**WHAT YOU ARE ASKED TO DO:**
Collect every line in the records below that contains the string "chart", copying each one in full. Count a match only when the case agrees.

**MATERIAL PROVIDED:**
========================================================================

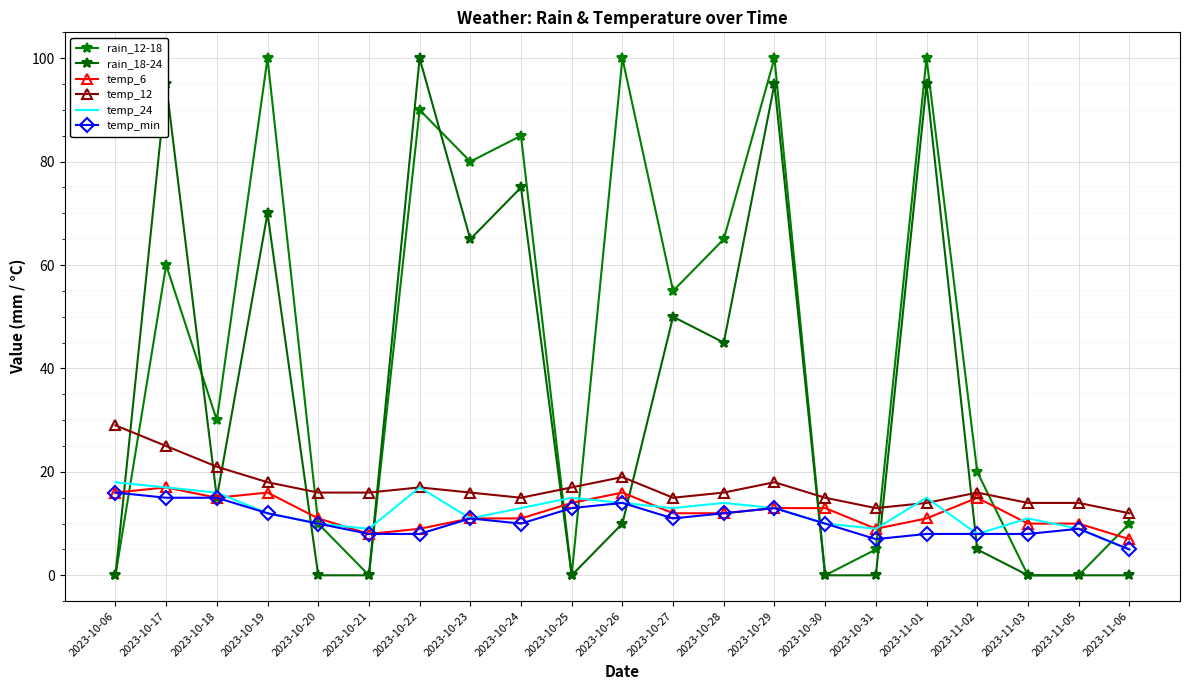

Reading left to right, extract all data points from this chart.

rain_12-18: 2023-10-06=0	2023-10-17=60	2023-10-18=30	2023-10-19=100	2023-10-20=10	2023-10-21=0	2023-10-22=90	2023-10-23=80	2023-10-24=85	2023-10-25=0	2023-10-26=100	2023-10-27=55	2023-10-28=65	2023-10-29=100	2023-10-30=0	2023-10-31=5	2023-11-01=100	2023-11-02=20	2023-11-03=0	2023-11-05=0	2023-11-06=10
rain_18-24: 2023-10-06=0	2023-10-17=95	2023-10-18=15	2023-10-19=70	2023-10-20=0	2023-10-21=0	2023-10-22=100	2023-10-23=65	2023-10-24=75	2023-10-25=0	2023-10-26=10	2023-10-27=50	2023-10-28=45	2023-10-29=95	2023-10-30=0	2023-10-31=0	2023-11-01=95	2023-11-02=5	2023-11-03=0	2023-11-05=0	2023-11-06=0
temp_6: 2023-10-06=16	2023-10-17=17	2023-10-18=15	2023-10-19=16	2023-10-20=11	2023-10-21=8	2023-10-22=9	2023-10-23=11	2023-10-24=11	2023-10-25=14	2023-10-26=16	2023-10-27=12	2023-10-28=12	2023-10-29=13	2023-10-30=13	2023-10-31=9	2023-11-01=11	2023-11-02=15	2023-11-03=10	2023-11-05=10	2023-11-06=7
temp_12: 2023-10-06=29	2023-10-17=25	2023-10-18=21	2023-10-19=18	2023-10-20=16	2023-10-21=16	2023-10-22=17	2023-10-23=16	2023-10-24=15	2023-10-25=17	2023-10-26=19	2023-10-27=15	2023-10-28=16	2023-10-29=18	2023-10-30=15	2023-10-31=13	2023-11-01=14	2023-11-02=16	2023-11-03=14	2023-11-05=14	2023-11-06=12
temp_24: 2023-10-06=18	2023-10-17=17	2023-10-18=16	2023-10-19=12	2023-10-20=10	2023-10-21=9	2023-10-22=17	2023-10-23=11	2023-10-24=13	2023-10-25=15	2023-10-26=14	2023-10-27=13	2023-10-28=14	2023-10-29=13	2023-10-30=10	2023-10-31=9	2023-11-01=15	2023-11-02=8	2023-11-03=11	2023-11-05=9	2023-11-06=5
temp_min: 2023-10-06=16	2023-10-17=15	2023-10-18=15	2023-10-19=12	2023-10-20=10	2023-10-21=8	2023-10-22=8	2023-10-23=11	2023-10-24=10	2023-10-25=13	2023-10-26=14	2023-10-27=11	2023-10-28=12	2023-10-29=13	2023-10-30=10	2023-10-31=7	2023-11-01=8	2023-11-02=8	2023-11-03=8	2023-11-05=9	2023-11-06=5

========================================================================

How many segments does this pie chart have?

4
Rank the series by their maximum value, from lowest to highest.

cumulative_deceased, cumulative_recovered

========================================================================

**WORKED SOLUTION:**
Reading left to right, extract all data points from this chart.
How many segments does this pie chart have?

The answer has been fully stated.